5.8.06
Volume 2, Issue 14
And baby that's what dreams are made of...
the environment
An Open Letter to the National Park Service

by Keith Pille

Dear National Park People:

Several years ago, my wife and I just spent a week in your Apostle Islands National Lakeshore in Wisconsin, and it was pretty neat. The islands were nice to look at, and Lake Superior is nut-busting cool.

Thing is, I think the island experience is good, but not great. You float around and look at islands and, well, after a while they all look the same. It's sort of inert.
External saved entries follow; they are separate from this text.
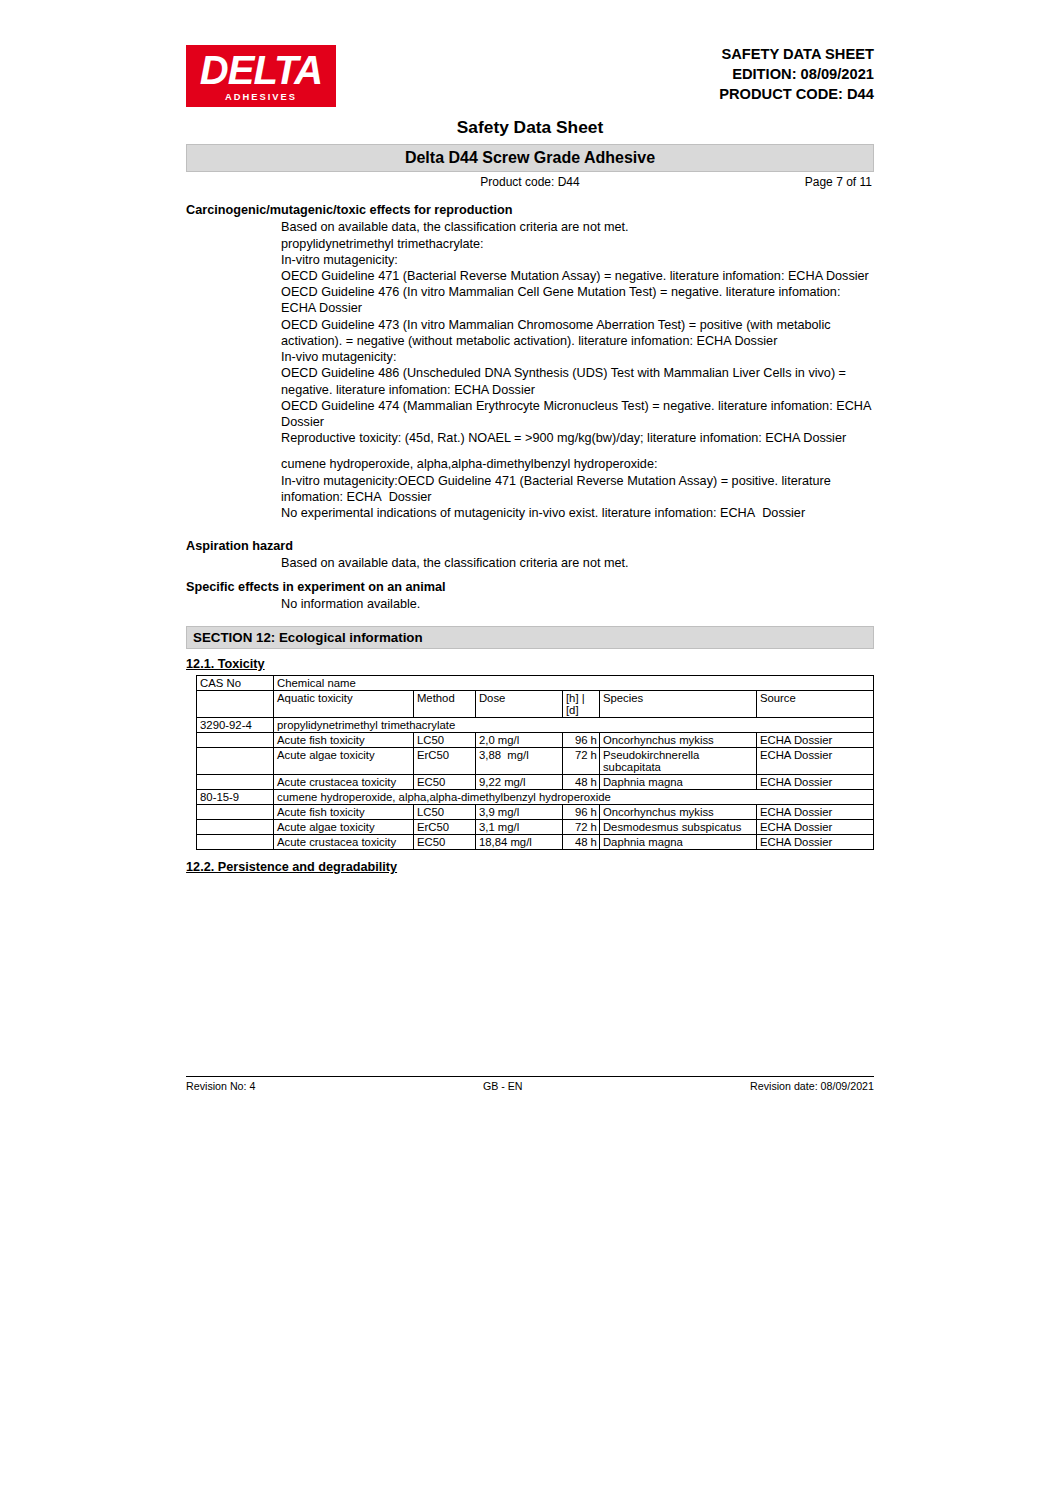DELTA
ADHESIVES
SAFETY DATA SHEET
EDITION: 08/09/2021
PRODUCT CODE: D44
Safety Data Sheet
Delta D44 Screw Grade Adhesive
Product code: D44
Page 7 of 11
Carcinogenic/mutagenic/toxic effects for reproduction
Based on available data, the classification criteria are not met.
propylidynetrimethyl trimethacrylate:
In-vitro mutagenicity:
OECD Guideline 471 (Bacterial Reverse Mutation Assay) = negative. literature infomation: ECHA Dossier
OECD Guideline 476 (In vitro Mammalian Cell Gene Mutation Test) = negative. literature infomation: ECHA Dossier
OECD Guideline 473 (In vitro Mammalian Chromosome Aberration Test) = positive (with metabolic activation). = negative (without metabolic activation). literature infomation: ECHA Dossier
In-vivo mutagenicity:
OECD Guideline 486 (Unscheduled DNA Synthesis (UDS) Test with Mammalian Liver Cells in vivo) = negative. literature infomation: ECHA Dossier
OECD Guideline 474 (Mammalian Erythrocyte Micronucleus Test) = negative. literature infomation: ECHA Dossier
Reproductive toxicity: (45d, Rat.) NOAEL = >900 mg/kg(bw)/day; literature infomation: ECHA Dossier
cumene hydroperoxide, alpha,alpha-dimethylbenzyl hydroperoxide:
In-vitro mutagenicity:OECD Guideline 471 (Bacterial Reverse Mutation Assay) = positive. literature infomation: ECHA Dossier
No experimental indications of mutagenicity in-vivo exist. literature infomation: ECHA Dossier
Aspiration hazard
Based on available data, the classification criteria are not met.
Specific effects in experiment on an animal
No information available.
SECTION 12: Ecological information
12.1. Toxicity
| CAS No | Chemical name |
| | Aquatic toxicity | Method | Dose | [h] / [d] | Species | Source |
| 3290-92-4 | propylidynetrimethyl trimethacrylate |
| | Acute fish toxicity | LC50 | 2,0 mg/l | 96 h | Oncorhynchus mykiss | ECHA Dossier |
| | Acute algae toxicity | ErC50 | 3,88 mg/l | 72 h | Pseudokirchnerella subcapitata | ECHA Dossier |
| | Acute crustacea toxicity | EC50 | 9,22 mg/l | 48 h | Daphnia magna | ECHA Dossier |
| 80-15-9 | cumene hydroperoxide, alpha,alpha-dimethylbenzyl hydroperoxide |
| | Acute fish toxicity | LC50 | 3,9 mg/l | 96 h | Oncorhynchus mykiss | ECHA Dossier |
| | Acute algae toxicity | ErC50 | 3,1 mg/l | 72 h | Desmodesmus subspicatus | ECHA Dossier |
| | Acute crustacea toxicity | EC50 | 18,84 mg/l | 48 h | Daphnia magna | ECHA Dossier |
12.2. Persistence and degradability
Revision No: 4
GB - EN
Revision date: 08/09/2021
And that's too bad, because I think that it could really be something extraordinary if you'd just make some investments to spiff up your infrastructure. You need to stoke up the adrenaline factor, you know what I mean? Make those islands ROCK.

Have you, for instance, thought of introducing a sort of musical boat cruise tour? The wife and I took a rather pedestrian sightseeing cruise through the islands, and the entire time I kept thinking how much better it would be if the boat had humongous speakers mounted on the top deck blasting out some kick-ass rock and roll. Run with me on this... the boat sits next to the dock in Bayfield and all of the passengers have finished boarding. Suddenly, the boat rises as the hydrofoil plane is extended (this plan works much better if you use an all-hydrofoil fleet), everyone hears the opening guitar riff to Guns 'N' Roses' "Welcome to the Jungle." You know as well as I do that when you hear that, something awesome is about to go down.

The way I see it, the next hour is spent zipping around the islands at moderate speed (say, 20 knots) to some tunes that allow for a nice mellow roll while people dig the islands... I'm thinking Dark Side of the Moon because it flows so well, but that's just a suggestion. You could always spin different discs for different crowds; if they don't look like a Floyd bunch, maybe some Flying Burrito Brothers (but only Parsons-era, though; the other guys were a bunch of strokers, really, and they're shit without Parsons). It's up to you.

The important thing is that you end the cruise right. The skipper should make sure that, by the end of the middle section, he's got the boat out towards the outer edge of the islands, pointing back to the mainland, with a pretty tight channel to travel through if he wants to get back to Bayfield. Then he gets on the PA and tells everyone to hang onto their hats, because he's about to pull some crazy shit. Then he puts on Van Halen's "Dreams" and slowly but steadily opens up the hydrofoil's throttle until the mofo's doing 50 knots as he weaves his way in and out of the islands on the way home, kicking up a roostertail you can see in Michigan. Hot damn! I'm psyched just thinking about it. You could even fake hitting a sea kayak to give the passengers some blood and guts action.

I'm confident that if you went with something like this (I vote "the Xtremely Rockin Apostle Adventure," but once again, that's up to you), you'd see revenues climb like a son of a bitch and your funding issues would be a thing of the past. I bet you'd out-draw Yellowstone. Who wants to see bears and geysers when you can waste a fake kayak at 50 knots?

Hope you find this helpful,

Keith Pille

PS: You might also want to look into installing laser shows into all of those lighthouses you've got out there. They'd work really nicely with the music, and it's not like anyone needs a lighthouse these days.

PPS: The wife also says that you should boat some local high school kids out to the beaches on the islands and have them reenact pirate scenes. I think she's on to something.